© Guardian photo by Steve Sharratt
P.E.I. Fishermen’s Association President Mike McGeoghegan checks out the federal Department of Fisheries and Oceans booth at the annual convention Friday with fellow board member Ken Drake. The convention is being held at the Delta Prince Edward in Charlottetown.
P.E.I. lobster fishermen want an open vote to decide whether to tie up their boats and shut down the entire industry this spring without a guaranteed price.
“I’m sick and I’m tired of going fishing for nothing,’’ said fisherman Roger O’Neill, during the opening day of the P.E.I. Fishermen’s Association convention Friday in Charlottetown.
“I think we should make sure we have a price before we set one trap this year.”
O’Neill made the statement during a report being delivered by association president Mike McGeoghegan, who said while work was underway to establish a shore price, there was still nothing final.
Last year was called “the perfect storm” and yielded the worst prices ever. It sparked a solidarity strike when fishermen from around the Maritimes refused to fish during the first two weeks of the season.
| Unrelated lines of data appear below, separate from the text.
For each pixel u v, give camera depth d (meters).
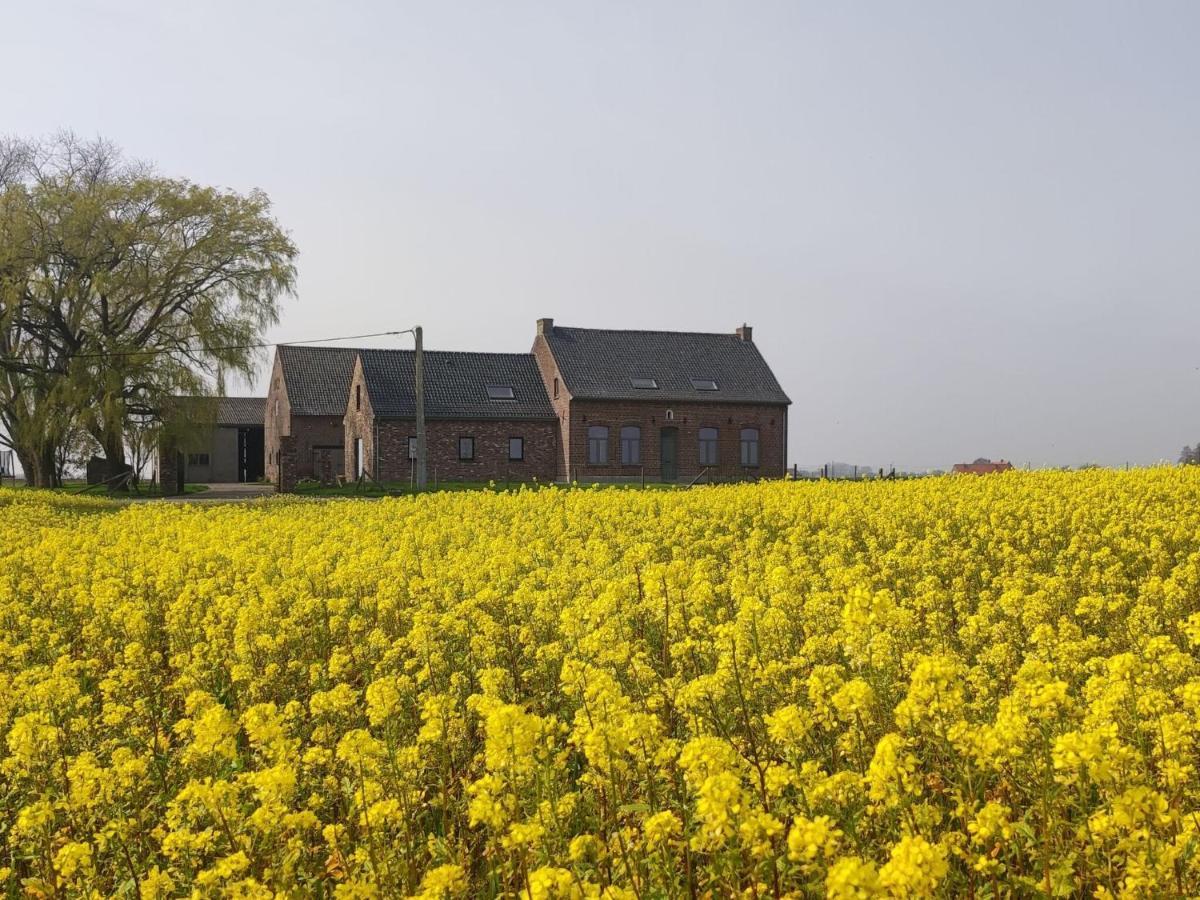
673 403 46.91
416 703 6.91
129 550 14.58
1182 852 4.06
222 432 63.44
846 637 6.95
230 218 45.97
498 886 4.80
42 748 5.96
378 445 45.09
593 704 5.60
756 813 4.01
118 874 5.28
However, the protest against a $3 lobster caved in when fishermen began breaking ranks and the strike failed by mid-May.
“We would be better off swinging a hammer or driving a truck in Alberta than delivering cheap lobster that makes a profit for everyone else,” said O’Neil, a Murray Harbour fishermen who insisted fishermen demand a $5 lobster this year.
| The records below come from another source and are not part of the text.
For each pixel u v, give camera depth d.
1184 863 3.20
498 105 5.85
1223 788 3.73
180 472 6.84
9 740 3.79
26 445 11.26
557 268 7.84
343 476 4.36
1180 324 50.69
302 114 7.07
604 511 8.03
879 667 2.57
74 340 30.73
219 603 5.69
Association board member Wayne Campbell from Montague said the association has lobbied long and hard for a “set” price this year and offered O’Neill his place at the table when fishermen meet with processors again at the Charlottetown Hotel on March 5.
The idea of refusing to fish this spring without a guaranteed price fuelled the desires of some of the hundreds of fishermen who filled the ballroom at the Delta Prince Edward in Charlottetown.
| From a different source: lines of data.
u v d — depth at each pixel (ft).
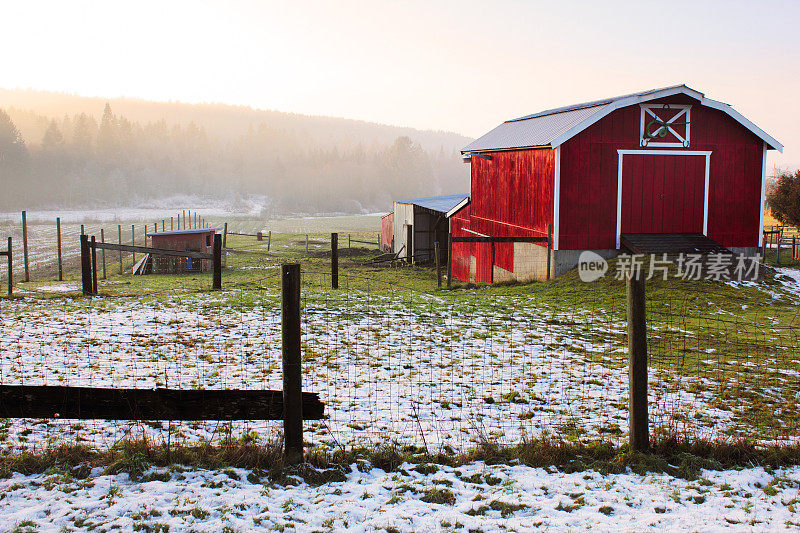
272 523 17.71
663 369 41.52
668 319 57.88
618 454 23.98
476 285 86.12
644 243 80.28
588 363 42.57
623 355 45.06
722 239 85.10
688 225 84.12
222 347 43.65
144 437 22.90
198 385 33.24
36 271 133.49
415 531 17.52
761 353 46.42
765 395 36.11
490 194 105.40
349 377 37.04
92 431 25.54
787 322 57.52
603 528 17.88
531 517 18.67
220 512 18.20
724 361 44.04
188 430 26.30
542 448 24.27
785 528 17.95
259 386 33.50
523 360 42.96
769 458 24.38
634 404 23.91
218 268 63.57
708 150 83.61
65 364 37.11
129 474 20.61
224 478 20.72
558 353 45.32
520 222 92.32
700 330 53.62
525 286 79.66
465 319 57.82
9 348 41.24
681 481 22.04
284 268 21.40
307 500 19.58
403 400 32.86
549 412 31.68
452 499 19.90
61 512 17.65
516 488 21.07
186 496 19.04
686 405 33.60
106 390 20.99
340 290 76.38
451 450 24.95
“There’s just too many young guys who can’t afford not to fish.” Fishermen Norman Peters
“We should have a vote,’’ one cried out.
The board of directors agreed, but disallowed a show of hands in the room.
“There are too many fishermen out west right now or away and it has to be fair,’’ said board member and Morell fishermen Ken Drake during an interview. “We will have to figure out some kind of mail out ballot or something before the season begins.”
McGeoghegan said the association welcomes democracy and fishermen will have a chance to vote.
“We all feel (as fishermen) the frustration of not having a set price before we haul,” he said. “So if fishermen want to vote on this before the season begins, so be it.”
P.E.I. fishermen landed over 27 million pounds of lobster last year at an estimated economic value to the province of over $100 million.
One veteran fisheries observer said the P.E.I. processing sector is dysfunctional and is one reason there is never a confirmed shore price.
“You don’t sling donuts here without knowing what your pay will be,’’ he said.
One processor who sat in on the meeting declined comment while leaving the convention centre but did provide The Guardian with an off the record comment.
“If these guys think there’s enough money to be paid a five buck lobster,” he said. “Why don’t they buy one of the many plants up for sale in Kings County?”
Conservative MLA Colin Lavie, a Souris fisherman, completely dodged questions when asked about the vote on a possible boat tie up this spring. He insisted it was up to the fishermen and even as a fisherman he would offer no opinion.
“It will be a split vote of course,” offered North Rustico fisherman Norm “The Bearded Skipper” Peters. “There’s just too many young guys who can’t afford not to fish.”